Free Lead Sheet – Come, Holy Spirit, Heavenly Dove

Free Lead Sheet – Come, Holy Spirit, Heavenly Dove

Free Sheet Music for Come, Holy Spirit, Heavenly Dove by John Bacchus Dykes and Isaac Watts. Enjoy!


Igniting the flame throughout the centuries


Anglican and great contemporary champion of Anglican Orthodoxy Isaac Watts has a monument in Westminster Abbey with a line quoted from Watts himself inscribed in the pages of the Westminster Abbey’s Memorials. Watts, “Father of English Hymnody”, was quoted in it as having said, “Happy will be that reader whose mind is disposed, by his verses or his prose, to imitate him in all but his non-conformity, to copy his benevolence to men, and his reverence to God.” His contribution beyond the 750 hymns and prose he wrote extends to intellectual writings, some of which have ended up as schoolbooks. He spent a massive amount of his lifetime thinking about the reader or the congregation.


Who would’ve thought it humanly possible to be as prolific as Watts? Yet one gleans from his hymns that he attributed much of his arsenal of life-changing thoughts to the guidance of the Holy Spirit, that godhead which ignites lives of Christians. He found “business-as-usual” Christianity disturbing so he addressed it. The hymn “Come, Holy Spirit, Heavenly Dove” was the outcome. He wrote it in his Hymns and Sacred Songs (1717), but its title there was “Breathing After the Holy Spirit; or, Fervency of Devotion Desired”.


Several revisions have been made on the hymn, including its title until it came to be the “Come, Holy Spirit Heavenly Dove” we hear three centuries after. Even the UK and US versions of it contain slight differences but these have the melodic composition of Victorian hymnodist John Bacchus Dykes in common.
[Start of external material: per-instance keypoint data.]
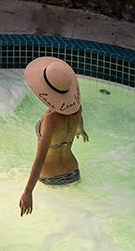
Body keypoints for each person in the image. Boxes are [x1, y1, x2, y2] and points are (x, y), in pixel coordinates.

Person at [19, 56, 88, 216]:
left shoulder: (50, 121)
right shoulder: (77, 109)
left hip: (49, 178)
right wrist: (80, 130)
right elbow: (79, 120)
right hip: (73, 172)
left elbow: (40, 158)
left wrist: (28, 192)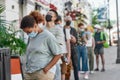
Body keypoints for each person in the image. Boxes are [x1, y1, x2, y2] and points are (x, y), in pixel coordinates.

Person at [20, 15, 62, 80]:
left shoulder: (48, 36)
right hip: (30, 72)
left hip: (43, 73)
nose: (28, 34)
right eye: (26, 33)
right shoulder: (31, 37)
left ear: (35, 25)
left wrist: (47, 68)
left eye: (29, 32)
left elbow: (58, 54)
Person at [45, 9, 70, 80]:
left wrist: (68, 54)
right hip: (43, 60)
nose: (48, 15)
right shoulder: (42, 29)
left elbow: (57, 45)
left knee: (56, 77)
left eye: (50, 14)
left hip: (54, 60)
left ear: (55, 18)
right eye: (48, 13)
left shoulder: (58, 29)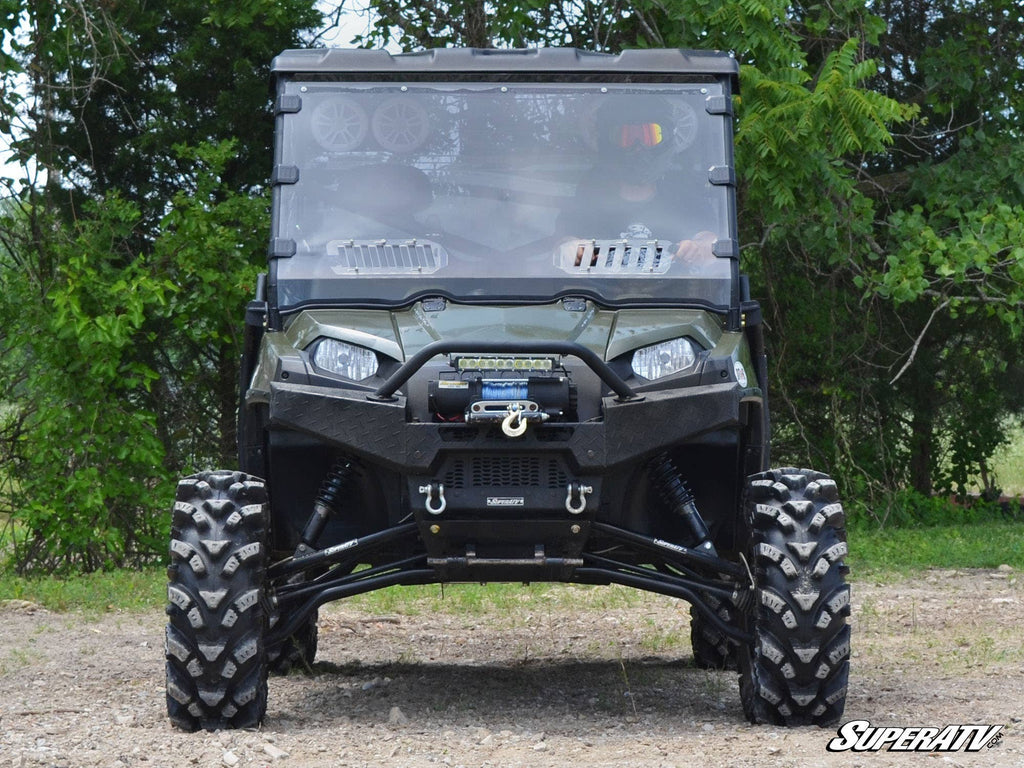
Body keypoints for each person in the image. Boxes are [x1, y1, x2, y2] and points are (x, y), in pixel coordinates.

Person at [559, 94, 718, 269]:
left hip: (675, 295)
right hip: (599, 296)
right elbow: (564, 239)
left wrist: (698, 248)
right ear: (608, 141)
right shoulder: (589, 196)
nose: (638, 148)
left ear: (667, 140)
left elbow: (711, 241)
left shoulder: (685, 195)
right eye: (625, 137)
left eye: (650, 136)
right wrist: (571, 247)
Some of his 300 hymns retained their respectability owing to Dykes’ dedication to the Victorian musical tradition. His tunes were published in Congregational Hymn and Tune Book (1857) and the British hymnal Hymns Ancient and Modern. The hymn he composed that became the hymn background of “Come, Holy Spirit, Heavenly Dove” is the “St. Agnes”.